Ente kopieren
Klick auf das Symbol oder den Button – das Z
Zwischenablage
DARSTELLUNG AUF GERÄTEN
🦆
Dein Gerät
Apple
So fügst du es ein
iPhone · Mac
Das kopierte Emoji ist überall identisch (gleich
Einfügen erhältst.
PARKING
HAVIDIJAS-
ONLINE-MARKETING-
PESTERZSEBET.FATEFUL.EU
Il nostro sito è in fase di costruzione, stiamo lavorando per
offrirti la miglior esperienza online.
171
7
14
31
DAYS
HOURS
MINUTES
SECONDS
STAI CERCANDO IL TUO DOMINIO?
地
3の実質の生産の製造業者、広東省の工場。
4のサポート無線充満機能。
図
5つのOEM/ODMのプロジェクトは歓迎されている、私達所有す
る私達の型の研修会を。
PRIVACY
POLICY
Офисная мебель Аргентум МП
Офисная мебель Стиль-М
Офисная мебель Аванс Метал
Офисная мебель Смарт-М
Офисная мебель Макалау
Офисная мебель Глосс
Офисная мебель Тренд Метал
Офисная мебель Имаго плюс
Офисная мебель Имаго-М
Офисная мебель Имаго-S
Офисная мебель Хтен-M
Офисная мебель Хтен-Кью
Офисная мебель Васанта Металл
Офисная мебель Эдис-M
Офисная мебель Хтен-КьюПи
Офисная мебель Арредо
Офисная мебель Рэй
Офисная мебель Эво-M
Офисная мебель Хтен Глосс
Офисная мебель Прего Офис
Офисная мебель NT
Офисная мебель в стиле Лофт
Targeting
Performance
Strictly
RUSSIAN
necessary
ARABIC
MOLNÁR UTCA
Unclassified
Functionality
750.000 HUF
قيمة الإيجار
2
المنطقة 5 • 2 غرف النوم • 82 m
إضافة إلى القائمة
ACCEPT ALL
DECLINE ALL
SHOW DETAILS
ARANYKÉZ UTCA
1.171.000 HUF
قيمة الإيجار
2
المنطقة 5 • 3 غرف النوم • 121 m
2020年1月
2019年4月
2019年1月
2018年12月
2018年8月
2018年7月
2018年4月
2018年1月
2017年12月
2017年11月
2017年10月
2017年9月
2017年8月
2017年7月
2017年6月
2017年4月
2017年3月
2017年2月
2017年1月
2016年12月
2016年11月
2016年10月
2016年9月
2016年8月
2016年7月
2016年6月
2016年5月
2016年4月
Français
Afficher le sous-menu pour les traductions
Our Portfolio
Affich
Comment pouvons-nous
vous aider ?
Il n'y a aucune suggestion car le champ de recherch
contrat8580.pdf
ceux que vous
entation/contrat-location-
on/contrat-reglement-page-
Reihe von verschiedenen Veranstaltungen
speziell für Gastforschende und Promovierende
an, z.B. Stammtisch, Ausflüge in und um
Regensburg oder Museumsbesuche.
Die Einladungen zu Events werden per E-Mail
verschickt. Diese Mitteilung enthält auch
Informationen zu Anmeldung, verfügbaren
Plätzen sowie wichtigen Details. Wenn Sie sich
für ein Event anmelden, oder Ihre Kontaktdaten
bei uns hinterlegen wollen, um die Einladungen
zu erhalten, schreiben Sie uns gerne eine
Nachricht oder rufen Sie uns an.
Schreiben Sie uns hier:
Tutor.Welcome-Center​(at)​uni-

- _WHAT THE TASK REQUIRES_
Copy the records from their beginning through the line containing "zu erhalten, schreiben Sie uns gerne eine", substituting "Benachrichtigungen" for "Einladungen" and leaving everything else unchanged.

- _RESPONSE BOX_
Ente kopieren
Klick auf das Symbol oder den Button – das Z
Zwischenablage
DARSTELLUNG AUF GERÄTEN
🦆
Dein Gerät
Apple
So fügst du es ein
iPhone · Mac
Das kopierte Emoji ist überall identisch (gleich
Einfügen erhältst.
PARKING
HAVIDIJAS-
ONLINE-MARKETING-
PESTERZSEBET.FATEFUL.EU
Il nostro sito è in fase di costruzione, stiamo lavorando per
offrirti la miglior esperienza online.
171
7
14
31
DAYS
HOURS
MINUTES
SECONDS
STAI CERCANDO IL TUO DOMINIO?
地
3の実質の生産の製造業者、広東省の工場。
4のサポート無線充満機能。
図
5つのOEM/ODMのプロジェクトは歓迎されている、私達所有す
る私達の型の研修会を。
PRIVACY
POLICY
Офисная мебель Аргентум МП
Офисная мебель Стиль-М
Офисная мебель Аванс Метал
Офисная мебель Смарт-М
Офисная мебель Макалау
Офисная мебель Глосс
Офисная мебель Тренд Метал
Офисная мебель Имаго плюс
Офисная мебель Имаго-М
Офисная мебель Имаго-S
Офисная мебель Хтен-M
Офисная мебель Хтен-Кью
Офисная мебель Васанта Металл
Офисная мебель Эдис-M
Офисная мебель Хтен-КьюПи
Офисная мебель Арредо
Офисная мебель Рэй
Офисная мебель Эво-M
Офисная мебель Хтен Глосс
Офисная мебель Прего Офис
Офисная мебель NT
Офисная мебель в стиле Лофт
Targeting
Performance
Strictly
RUSSIAN
necessary
ARABIC
MOLNÁR UTCA
Unclassified
Functionality
750.000 HUF
قيمة الإيجار
2
المنطقة 5 • 2 غرف النوم • 82 m
إضافة إلى القائمة
ACCEPT ALL
DECLINE ALL
SHOW DETAILS
ARANYKÉZ UTCA
1.171.000 HUF
قيمة الإيجار
2
المنطقة 5 • 3 غرف النوم • 121 m
2020年1月
2019年4月
2019年1月
2018年12月
2018年8月
2018年7月
2018年4月
2018年1月
2017年12月
2017年11月
2017年10月
2017年9月
2017年8月
2017年7月
2017年6月
2017年4月
2017年3月
2017年2月
2017年1月
2016年12月
2016年11月
2016年10月
2016年9月
2016年8月
2016年7月
2016年6月
2016年5月
2016年4月
Français
Afficher le sous-menu pour les traductions
Our Portfolio
Affich
Comment pouvons-nous
vous aider ?
Il n'y a aucune suggestion car le champ de recherch
contrat8580.pdf
ceux que vous
entation/contrat-location-
on/contrat-reglement-page-
Reihe von verschiedenen Veranstaltungen
speziell für Gastforschende und Promovierende
an, z.B. Stammtisch, Ausflüge in und um
Regensburg oder Museumsbesuche.
Die Benachrichtigungen zu Events werden per E-Mail
verschickt. Diese Mitteilung enthält auch
Informationen zu Anmeldung, verfügbaren
Plätzen sowie wichtigen Details. Wenn Sie sich
für ein Event anmelden, oder Ihre Kontaktdaten
bei uns hinterlegen wollen, um die Benachrichtigungen
zu erhalten, schreiben Sie uns gerne eine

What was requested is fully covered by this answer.